Brooklyn Boosters Tout the Borough for Next Democratic Convention
PROSPECT HEIGHTS — New York officials rolled out the blue carpet Monday for delegates from the Democratic National Committee who are touring Brooklyn this week to decide if the borough should host the Democratic presidential convention in 2016.
A team of official and unofficial Brooklyn cheerleaders — including Senator Charles Schumer, Brooklyn Borough President Eric Adam and Barclays Center developer Bruce Ratner — kicked off the DNC’s two-day tour with a pep-rally-like press conference outside the arena complete with a marching band and praise for the borough’s history and infrastructure and “swag,” in the words of Councilwoman Laurie Cumbo.
Schumer even cited the wishes of the former Secretary of State, a likely contender, as a reason for Brooklyn to host in 2016.
“Hillary Clinton — it’s been in the newspaper — wants it in Brooklyn,” he said Monday. “She walked the streets of Brooklyn with me when she first campaigned and I think she would be so, so happy if we had the convention in Brooklyn."

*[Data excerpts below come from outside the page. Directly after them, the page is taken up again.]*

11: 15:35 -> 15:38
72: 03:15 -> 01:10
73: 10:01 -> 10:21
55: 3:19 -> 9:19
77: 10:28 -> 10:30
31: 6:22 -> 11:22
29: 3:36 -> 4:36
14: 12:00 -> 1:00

The DNC cohort will tour the Barclays Center, nearby hotels and cultural spots, such as the Brooklyn Academy of Music, and restaurants on their visit to the city. But mostly, said DNC CEO Amy Dacey, they’ll be in “working meetings” discussing the logistics and financial details of the to-be-determined convention.
But the elected officials at Monday’s press conference didn’t focus much on the details of the trip, instead revving up the crowd with big-picture claims of Brooklyn’s status as a hub of progressive politics, success and cool.
“Brooklyn’s story is America’s story,” said City Council Speaker Melissa Mark-Viverito.
Public Advocate Letitia James told the crowd, “Brooklyn is the hottest borough on the planet.”
Deputy Mayor for Economic Development Alicia Glen put the convention in slightly more concrete terms: dollars and cents.
“Based on our analysis of the 2004 convention, we’re looking at a return on investment of at least ten times,” she said, adding that the net revenue from the convention in Charlotte, North Carolina, equaled around $250 million.
Brooklyn is up against four other cities bidding to host the convention: Philadelphia, Phoenix, Columbus, Ohio and Birmingham, Alabama.